> **Enunciado 1**
Nas linhas de dados brutos, transcreva sem nenhuma alteração tudo o que vai da linha que contém "在迈克·马库拉的影响下，乔布" até o final das linhas, incluindo as duas extremidades.

> **Trecho selecionado**
☆ ☆ ☆
Nos Campos de Cima da Serra a mistura de gerações
garante a preservação da arte musical
A Associação dos Acordeonistas preserva a tradição reunindo várias gerações de gaiteiros |
A 112 km da capital gaúcha fica São Francisco de
Paula, uma cidadezinha serrana com pouco mais de vinte mil habitantes, pequena
em reconhecimento, mas enorme em talentos. O município cada vez mais vem se
destacando em termos de tradição e tirando do anonimato grandes músicos e
compositores.
De São Chico, como é carinhosamente chamada, saíram
grandes nomes da música tradicionalista e foi aqui que nasceram canções que
hoje soam como hino para os apreciadores da cultura e tradição regionalista.
Pensando nisso e em reunir todos esses talentos, foi
fundada no dia 5 de abril de 2011 a Associação de Acordeonistas e Gaiteiros de
São Francisco de Paula e dos Campos de Cima da Serra, com o objetivo de reunir
todos os interessados na arte de tocar esse instrumento e agregar valores para
a nova geração de gaiteiros da região serrana.
União de
gerações
Atualmente a Associação conta com cerca de 50 músicos
acordeonistas, iniciantes e experientes, numa mistura de gerações em prol da
mesma causa, preservar e enaltecer a arte daqueles que tão bem tocaram nosso
Rio Grande.
O membro mais novo da Associação tem nove anos. O
jovem acordeonista Flamarion Fagundes Pinto começa a dar os primeiros passos na
música. O mais velho, seu Volme Marques, Vice-Presidente da instituição, já
conta 80 primaveras, a prova de que o respeito e a união fazem a diferença
quando o assunto é tradição.
A terra dos grandes
gaiteiros
A questão geográfica é um fator que influenciou o
desenvolvimento dos gaiteiros da região, explica o acordeonista e Presidente da
Associação Israel da Sois.
“A distância dos grandes centros onde mais se tocava o
instrumento, como Porto Alegre, Pelotas e Montevidéu, ajudou a desenvolver as
habilidades com o acordeon, antigamente nos acampamentos tropeiros eram tocadas
as gaitas de oito baixos, um instrumento portátil que sozinho desempenhava
todas as funções, mesmo com poucos recursos”, conta.
☆ ☆ ☆
> **Entradas de dados armazenadas**
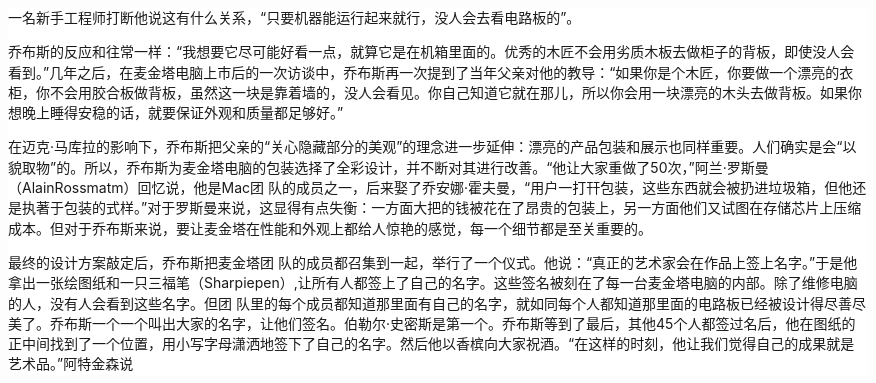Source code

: 一名新手工程师打断他说这有什么关系，“只要机器能运行起来就行，没人会去看电路板的”。

乔布斯的反应和往常一样：“我想要它尽可能好看一点，就算它是在机箱里面的。优秀的木匠不会用劣质木板去做柜子的背板，即使没人会看到。”几年之后，在麦金塔电脑上市后的一次访谈中，乔布斯再一次提到了当年父亲对他的教导：“如果你是个木匠，你要做一个漂亮的衣柜，你不会用胶合板做背板，虽然这一块是靠着墙的，没人会看见。你自己知道它就在那儿，所以你会用一块漂亮的木头去做背板。如果你想晚上睡得安稳的话，就要保证外观和质量都足够好。”

在迈克·马库拉的影响下，乔布斯把父亲的“关心隐藏部分的美观”的理念进一步延伸：漂亮的产品包装和展示也同样重要。人们确实是会“以貌取物”的。所以，乔布斯为麦金塔电脑的包装选择了全彩设计，并不断对其进行改善。“他让大家重做了50次，”阿兰·罗斯曼（AlainRossmatm）回忆说，他是Mac团 队的成员之一，后来娶了乔安娜·霍夫曼，“用户一打幵包装，这些东西就会被扔进垃圾箱，但他还是执著于包装的式样。”对于罗斯曼来说，这显得有点失衡：一方面大把的钱被花在了昂贵的包装上，另一方面他们又试图在存储芯片上压缩成本。但对于乔布斯来说，要让麦金塔在性能和外观上都给人惊艳的感觉，每一个细节都是至关重要的。

最终的设计方案敲定后，乔布斯把麦金塔团 队的成员都召集到一起，举行了一个仪式。他说：“真正的艺术家会在作品上签上名字。”于是他拿出一张绘图纸和一只三福笔（Sharpiepen）,让所有人都签上了自己的名字。这些签名被刻在了每一台麦金塔电脑的内部。除了维修电脑的人，没有人会看到这些名字。但团 队里的每个成员都知道那里面有自己的名字，就如同每个人都知道那里面的电路板已经被设计得尽善尽美了。乔布斯一个一个叫出大家的名字，让他们签名。伯勒尔·史密斯是第一个。乔布斯等到了最后，其他45个人都签过名后，他在图纸的正中间找到了一个位置，用小写字母潇洒地签下了自己的名字。然后他以香槟向大家祝酒。“在这样的时刻，他让我们觉得自己的成果就是艺术品。”阿特金森说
☆ ☆ ☆
> **Enunciado 2**
Responda às perguntas abaixo com base no trecho selecionado.
(a) Em que data foi fundada a Associação de Acordeonistas e Gaiteiros?
(b) Quantos anos tem o membro mais novo da Associação?
(c) Com quantos músicos acordeonistas a Associação conta atualmente?

> **Resposta 1**
在迈克·马库拉的影响下，乔布斯把父亲的“关心隐藏部分的美观”的理念进一步延伸：漂亮的产品包装和展示也同样重要。人们确实是会“以貌取物”的。所以，乔布斯为麦金塔电脑的包装选择了全彩设计，并不断对其进行改善。“他让大家重做了50次，”阿兰·罗斯曼（AlainRossmatm）回忆说，他是Mac团 队的成员之一，后来娶了乔安娜·霍夫曼，“用户一打幵包装，这些东西就会被扔进垃圾箱，但他还是执著于包装的式样。”对于罗斯曼来说，这显得有点失衡：一方面大把的钱被花在了昂贵的包装上，另一方面他们又试图在存储芯片上压缩成本。但对于乔布斯来说，要让麦金塔在性能和外观上都给人惊艳的感觉，每一个细节都是至关重要的。

最终的设计方案敲定后，乔布斯把麦金塔团 队的成员都召集到一起，举行了一个仪式。他说：“真正的艺术家会在作品上签上名字。”于是他拿出一张绘图纸和一只三福笔（Sharpiepen）,让所有人都签上了自己的名字。这些签名被刻在了每一台麦金塔电脑的内部。除了维修电脑的人，没有人会看到这些名字。但团 队里的每个成员都知道那里面有自己的名字，就如同每个人都知道那里面的电路板已经被设计得尽善尽美了。乔布斯一个一个叫出大家的名字，让他们签名。伯勒尔·史密斯是第一个。乔布斯等到了最后，其他45个人都签过名后，他在图纸的正中间找到了一个位置，用小写字母潇洒地签下了自己的名字。然后他以香槟向大家祝酒。“在这样的时刻，他让我们觉得自己的成果就是艺术品。”阿特金森说

> **Resposta 2**
(a) Em 5 de abril de 2011.
(b) Nove anos.
(c) Com cerca de 50 músicos.